Example: Hello. My name is Mary. I am Bobby Ingles mother. First, let me say I appreciate how difficult it is to be a teacher. I want to help in any way I can. I would love to hear the great things he does in your classroom. If Bobby is ever a disruption in your class, I want to know that as well. Please call, or send me an email or text message immediately. I will intervene if he makes poor behavior choices. I also want to ensure that my child completes his daily homework assignments. In short, I want to make your job easier and help with my child’s education in any way I can. Thank you, Mary Ingles (777) 444-5555 [email protected]

It is rare today for parents to approach teachers in this proactive and positive manner. We all like to be told that our hard work is appreciated. Teachers love parents who are willing to make their job easier by taking an active role. For parents who do not speak English, find an adult interpreter, (preferably not one of your children) to help you get started. When we allow our children to interpret for us, about them, our message is often blurred.

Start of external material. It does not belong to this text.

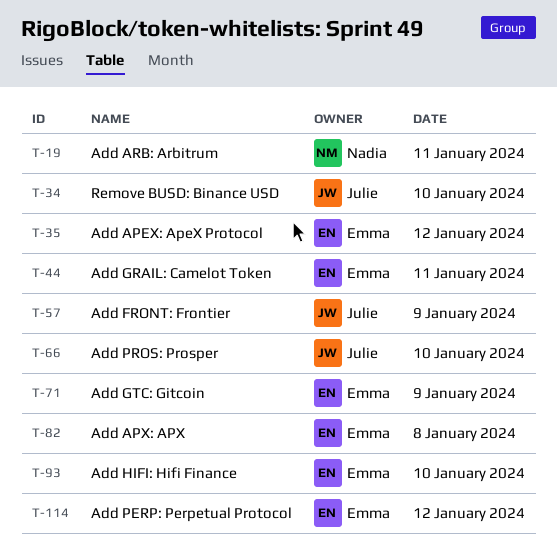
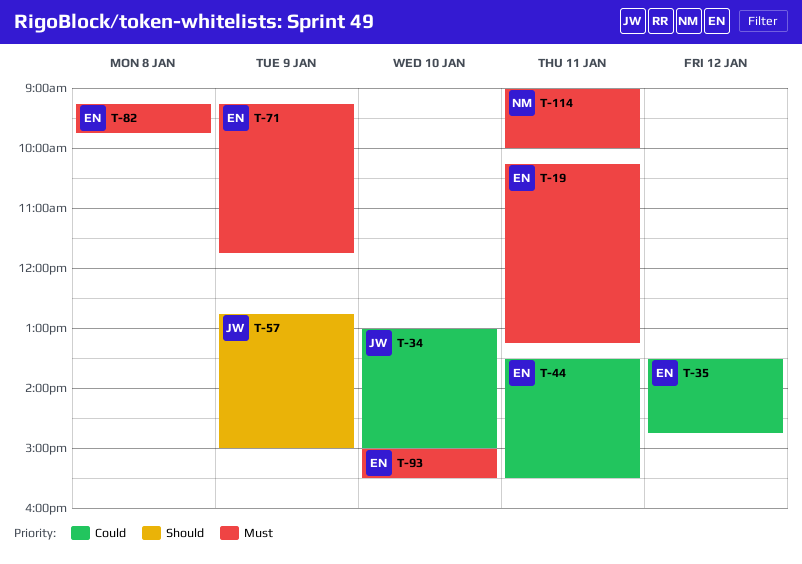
T-19, owner: Nadia -> Emma
T-66: present -> none
T-114, owner: Emma -> Nadia
T-114, day: Jan 12 -> Jan 11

According to the National PTA website, other tips for effective home/school communication include:

• Help teachers to better know your child. Include information on attention spans, their special strengths, behavioral issues, learning challenges and any changes
in family life. Divorce, for example, can cause significant emotional challenges for children. Teachers are better able to respond to our children if they are
aware of the circumstances.

• Ask teachers about their expectations and classroom policies regarding homework and how you can support them.

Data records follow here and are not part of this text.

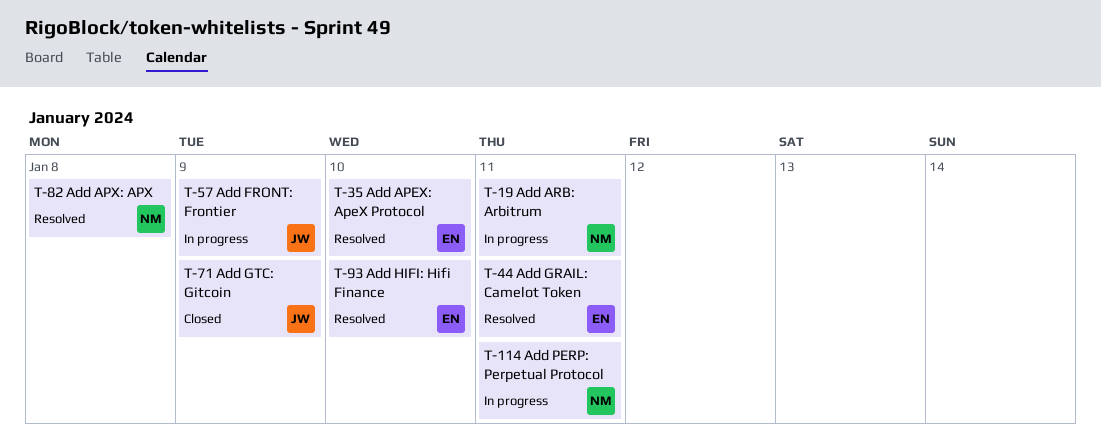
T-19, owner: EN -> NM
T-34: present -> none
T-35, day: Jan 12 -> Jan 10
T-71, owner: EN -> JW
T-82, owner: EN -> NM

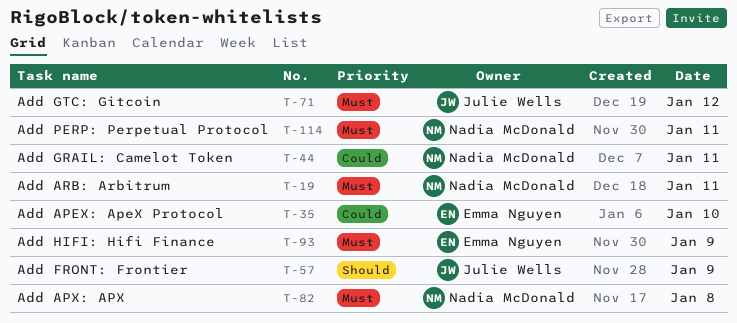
T-44, owner: Emma Nguyen -> Nadia McDonald
T-71, day: Jan 9 -> Jan 12
T-93, day: Jan 10 -> Jan 9

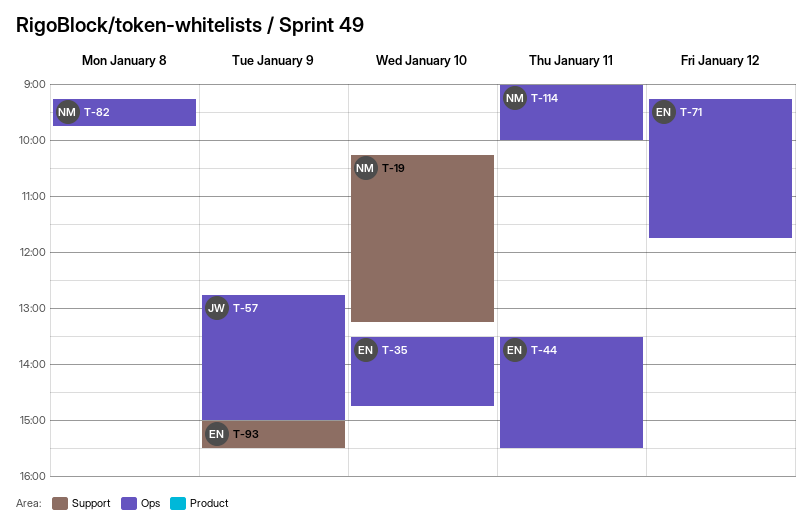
T-19, day: Jan 11 -> Jan 10
T-44, owner: Nadia McDonald -> Emma Nguyen
T-71, owner: Julie Wells -> Emma Nguyen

• Teachers are busy people. Ask them the method of communication they prefer and the best times to contact them. Give teachers your phone number and email address
as well. Remember that short messages work best.

• Be diplomatic. Choose your words carefully. Be positive and curious. Use phrases like, “I was curious about . . .” and “Can we talk about . . .” Try not to put
teachers or school staff on the defensive.

• Give teachers a few days to get back to you. If they do not respond, call or email them a short, but kind reminder.

Every parent may get a little defensive about his or her child. After all, these are our kids. Parents should be children’s strongest advocates. If we are honest, we know that we are not raising perfect little angels. Kids sometimes make poor choices and they are more likely to make those choices when parents are not around, such as when they are at school. If a teacher delivers bad news about your child’s behavior, try to get all the facts first. Second, focus on a solution to the problem. Try to work with the school staff to resolve the problem. Refuse to play the “blame game.”